=== EXERCISE INSTRUCTIONS ===
1) According to the tribute to Walter Sisulu, on what day and date will he celebrate his 90th birthday?
2) Continue the tribute to Walter Sisulu from the point where it stops.
:: PROVIDED TEXT
ANC Today


Volume 2, No. 20 • 17 - 23 May 2002

THIS WEEK:


Through his deeds Tata Sisulu has won our love

Speaking of the hero in Shakespeare's "Coriolanus", an officer in the play says: "He hath deserved worthily of his country: and his ascent is not by such easy degrees as those, who have been supple and courteous to the people, bonneted, without any further deed to have them at all into their estimation and report: but he hath so planted his honours in their eyes, and his actions in their hearts, that for their tongues to be silent, and not confess so much, were a kind of ingrateful injury; to report otherwise were a malice, that, giving itself the lie, would pluck reproof and rebuke from every ear that heard it."

We too have one of our own that we can assess in like manner - our own Coriolanus! Of him too we can say that he is both eminently worthy of our country and that our country owes him much. Neither a smooth talker nor a dissembling actor, he has won the love of our people through his deeds.

To be silent in our praise would indeed show a hurtful ingratitude. Were we to deny that he occupies a special place in the hearts of our people, this would be condemned universally as a lie.

We speak here of Isithwalandwe Walter Sisulu who will celebrate his 90th birthday this weekend, Saturday, May 18, 2002. To him we say - Many happy returns of the day, Xhamela! May you have many more!

Our country and people are blessed with many heroes and heroines. These are men and women who elected to dedicate their lives to the service of the people. They were prepared to sacrifice everything, including their lives, so long as this was necessary for the betterment of the condition of the people.
::::
:: MATERIAL SHOWN
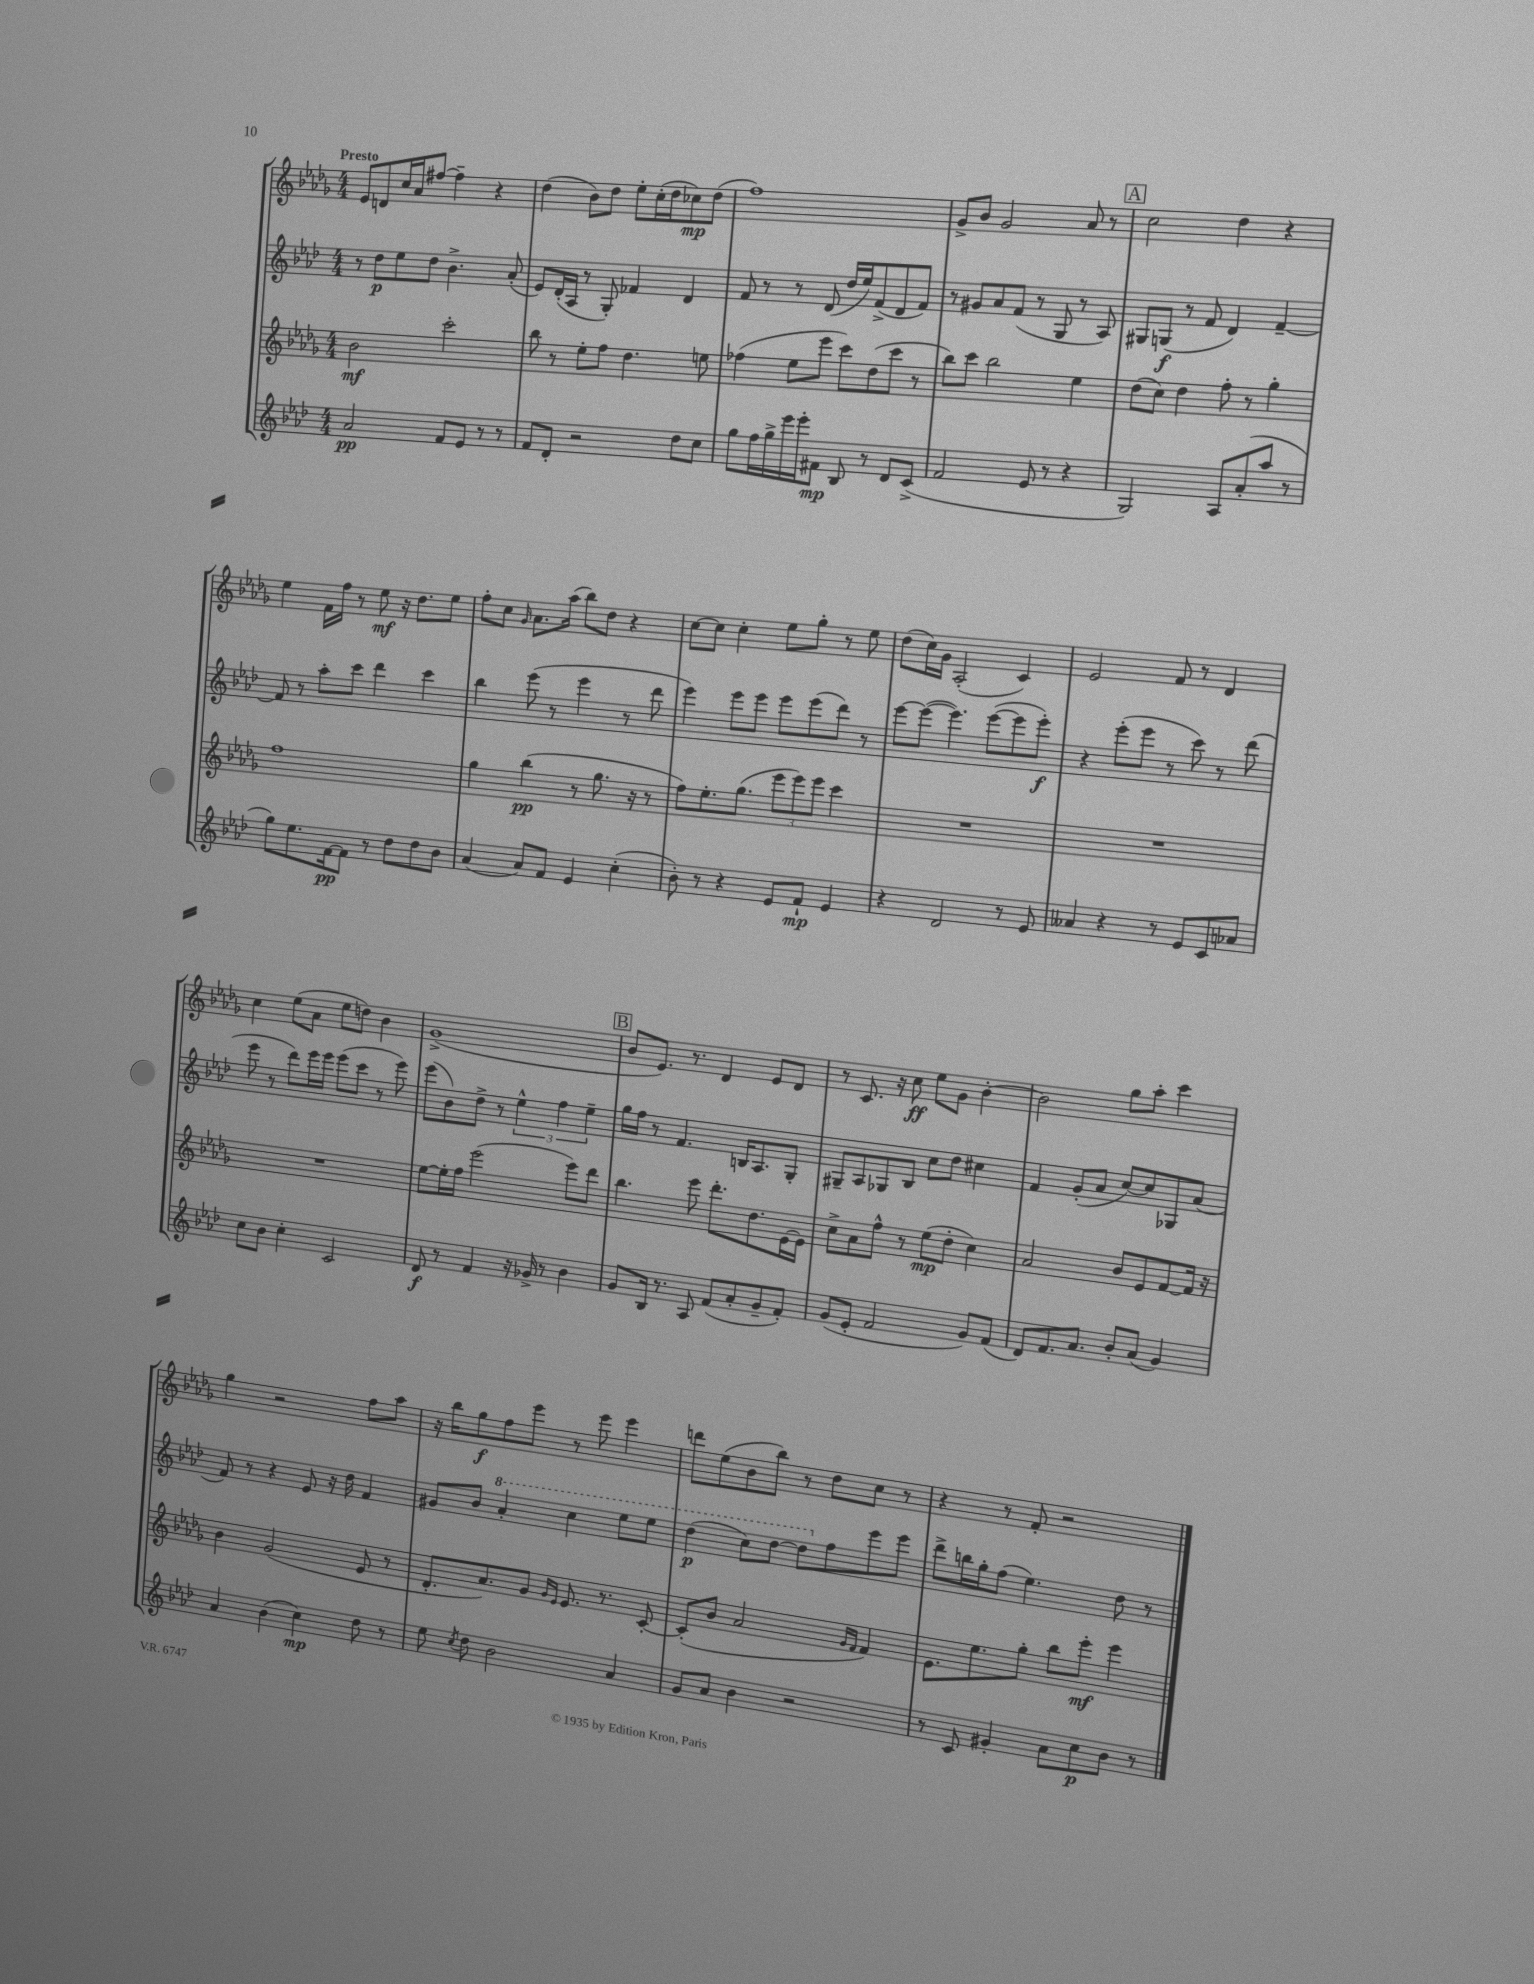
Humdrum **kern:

**kern	**kern	**kern	**kern
*staff4	*staff3	*staff2	*staff1
*clefG2	*clefG2	*clefG2	*clefG2
*k[b-e-a-d-]	*k[b-e-a-d-g-]	*k[b-e-a-d-]	*k[b-e-a-d-g-]
*M4/4	*M4/4	*M4/4	*M4/4
2a-	2b-	8r	8e-
.	.	8dd-	8d
.	.	8ee-	16cc
.	.	.	16a-
.	.	8dd-	[8ff#
8f	2ccc'	4.b-^	4ff#~]
8e-	.	.	.
8r	.	.	4r
8r	.	(8a-'	.
=	=	=	=
8f	8bb-	8e-)	(4dd-
8d-'	8r	(16d-'	.
.	.	16A-	.
2r	8ee-'	8r	8b-)
.	8ff	8G')	8dd-
.	4.dd-	4f-	8ee-'
.	.	.	(16cc'
.	.	.	16dd-
8dd-	.	4d-	8cc-)
8cc	8ee	.	(8dd-
=	=	=	=
8gg	(4ff-	8f	1ff)
16ff	.	8r	.
16gg^	.	.	.
16eee-	8ee-	8r	.
16eee-'	.	.	.
8f#	8eee-	(8d-	.
8B-	8ccc)	16dd-	.
.	.	16ee-)	.
8r	(8dd-	(8f^	.
8d-	8ccc	8d-	.
(8c^	8r	8f)	.
=	=	=	=
2f	8bb-)	8r	8g-^
.	8ccc	8g#	8b-
.	2bb-	8a-	2g-
.	.	(8f	.
8e-	.	8r	.
8r	.	8G	.
4r	4ee-	8r	8a-
.	.	8A-)	8r
=	=	=	=
2G)	(8dd-	8G#	2cc
.	8cc)	(8G	.
.	4dd-	8r	.
.	.	8f	.
8A-	8ff'	4d-)	4dd-
(8a-'	8r	.	.
8aa-	4gg-'	[4f~	4r
8r	.	.	.
=	=	=	=
8gg)	1ff	8f]	4ee-
8.ee-	.	8r	.
.	.	8aa-'	16f
[16f	.	.	16ff
8f]	.	8ccc	8r
8r	.	4ddd-	8ee-
8dd-	.	.	16r
.	.	.	8.dd-
8dd-	.	4ccc	.
8b-	.	.	8ee-
=	=	=	=
(4a-	4gg-	4bb-	8ff'
.	.	.	8cc
.	.	.	16qqg-
8a-)	(4bb-	(8eee-	8.a-
8f	.	8r	.
.	.	.	(16aa-
4e-	8r	4eee-	8bb-)
.	8.gg-	.	8dd-
(4cc'	.	8r	4r
.	16r	.	.
.	8r	8ddd-	.
=	=	=	=
8b-')	8ff)	4eee-)	[8cc
8r	8.ee-'	.	8cc]
4r	.	8eee-	4cc'
.	(8.gg-	.	.
.	.	8eee-	.
8e-	12eee-	8eee-	8ee-
.	12eee-)	.	.
8f`	.	(8eee-	8gg-'
.	12eee-	.	.
4e-	4ccc	8ddd-)	8r
.	.	8r	8ee-
=	=	=	=
4r	1r	[8eee-	(8dd-
.	.	(8eee-_	16cc)
.	.	.	16g-
2d-	.	4.eee-])	(2A-'
.	.	([8eee-	.
8r	.	8eee-]	4c)
8e-	.	8eee-')	.
=	=	=	=
4a--	1r	4r	2e-
4r	.	(8eee-'	.
.	.	8eee-	.
8r	.	8r	8f
8e-	.	8ccc)	8r
8c	.	8r	4d-
8a-	.	(8ddd-	.
=	=	=	=
8cc	1r	8eee-	4cc
8b-	.	8r	.
4cc'	.	8ddd-)	(8ee-
.	.	16eee-	8a-
.	.	16eee-	.
2c	.	(8eee-	8ee-
.	.	8ccc	8dd)
.	.	8r	4b-
.	.	8eee-)	.
=	=	=	=
8d-	[8ee-	(8eee-	(1g-^
8r	16ee-']	8b-)	.
.	16ff	.	.
4f	(2eee-	8dd-^	.
.	.	8r	.
16r	.	6ee-^^	.
16g-^	.	.	.
8r	.	.	.
.	.	6ff	.
4b-	8eee-)	.	.
.	.	6ee-~	.
.	8ddd-	.	.
=	=	=	=
8g	4.bb-	16gg	8b-
.	.	16ff	.
16B-	.	8r	8.e-)
8.r	.	.	.
.	.	4.f	.
.	.	.	8.r
8A-	8eee-	.	.
(8f	8.ddd-'	.	4d-
8a-'	.	16B	.
.	8.dd-	8.A-	.
8g~	.	.	8e-
8f')	[16e-	8G'	8d-
.	16e-]	.	.
=	=	=	=
(8g	8cc^	8G#~	8r
8e-'	8a-	8A-	8.c
2f	8ff^^	8G-	.
.	.	.	16r
.	8r	8B-	8cc
.	(8ee-	8cc	8ee-
.	8dd-'	8dd-	8g-
8g)	4cc)	4cc#	[4b-'
(8f	.	.	.
=	=	=	=
8d-)	2a-	4f	2b-]
8.f	.	.	.
.	.	(8g'	.
8.a-	.	.	.
.	.	8a-	.
8b-'	8b-	[8cc)	8gg-
(8a-	8e-	8cc]	8aa-'
4g)	[8f	8G-	4ccc
.	16f]	(8a-	.
.	16r	.	.
=	=	=	=
4a-	4b-	8f)	4gg-
.	.	8r	.
(4b-	(2g-	4r	2r
4cc)	.	8e-	.
.	.	16r	.
.	.	16dd-	.
8dd-	8e-	4f	8ff
8r	8r	.	8aa-
=	=	=	=
8ee-	8.d-'	8g#	16r
.	.	.	16bb-
8qcc	.	.	.
8dd-	.	8b-	8gg-
.	8.a-)	.	.
2b-	.	4aa-'	8ff
.	8g-	.	8eee-
.	16qqg-	.	.
.	16qqe-	.	.
.	8.e-	4ccc	8r
.	.	.	8eee-
.	8.r	.	.
4a-	.	8eee-	4eee-
.	[8c'	8eee-	.
=	=	=	=
8g	(8c']	(4ddd-	8ddd
8a-	8b-	.	(8ee-
4b-	2a-	8ccc)	8b-
.	.	[8ddd-	8bb-)
2r	.	8ddd-]	8r
.	.	8ff	8dd-
.	16qqg-	.	.
.	16qqf	.	.
.	4f)	8eee-	8cc
.	.	8eee-	8r
=	=	=	=
8r	8.e-	8ddd-^	4r
8c	.	16bb	.
.	8.ee-	16gg'	.
4g#'	.	(8ff	8r
.	8gg-'	4.ee-)	8f'
8a-	8bb-	.	2r
8cc	8eee-'	.	.
8b-	4eee-	8dd-	.
8r	.	8r	.
==	==	==	==
*-	*-	*-	*-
::::
=== OUTPUTS ===
1) Saturday, May 18, 2002.

2)
They were ready thus to act, not to earn any praise or receive any material reward. At all times they swore never to betray their cause and their people, regardless of the price they might have to pay. They acted to satisfy their consciences that they had done all they could to serve the people of our country.

It may seem to some that heroes such as Walter Sisulu were, through their parentage or other element of fortune, born to perform heroic deeds. It may seem to these that some are blessed with a rare gift not given to all, of the capacity to overcome all selfish impulses and surrender oneself to the achievement of the greater good. The conclusion would therefore not be difficult to reach that it is impossible to emulate such people.

But yet as extraordinary as our heroes and heroines are and have been, they are human beings who are produced by the same society that produces all of us. They are in all respects ordinary human beings, who have nevertheless shown themselves capable of doing extraordinary things.

>From our very first contact and interaction with the European peoples over 400 years ago, our people have shown the greatest heroism. Throughout this period, they have produced countless heroes and heroines who have dedicated their lives to the service of the people. Patriots such as Walter Sisulu therefore both represent and continue a deeply entrenched culture and tradition among our people.

But whence this culture and tradition! The indigenous people of our country have no history of the practice on their part of discrimination against other human beings on the basis of colour, race or ethnicity. Whatever the differences among people, our culture celebrates and emphasises the common humanity of all human beings. It recognises it as the task of society to protect and guarantee the welfare of every individual, including strangers.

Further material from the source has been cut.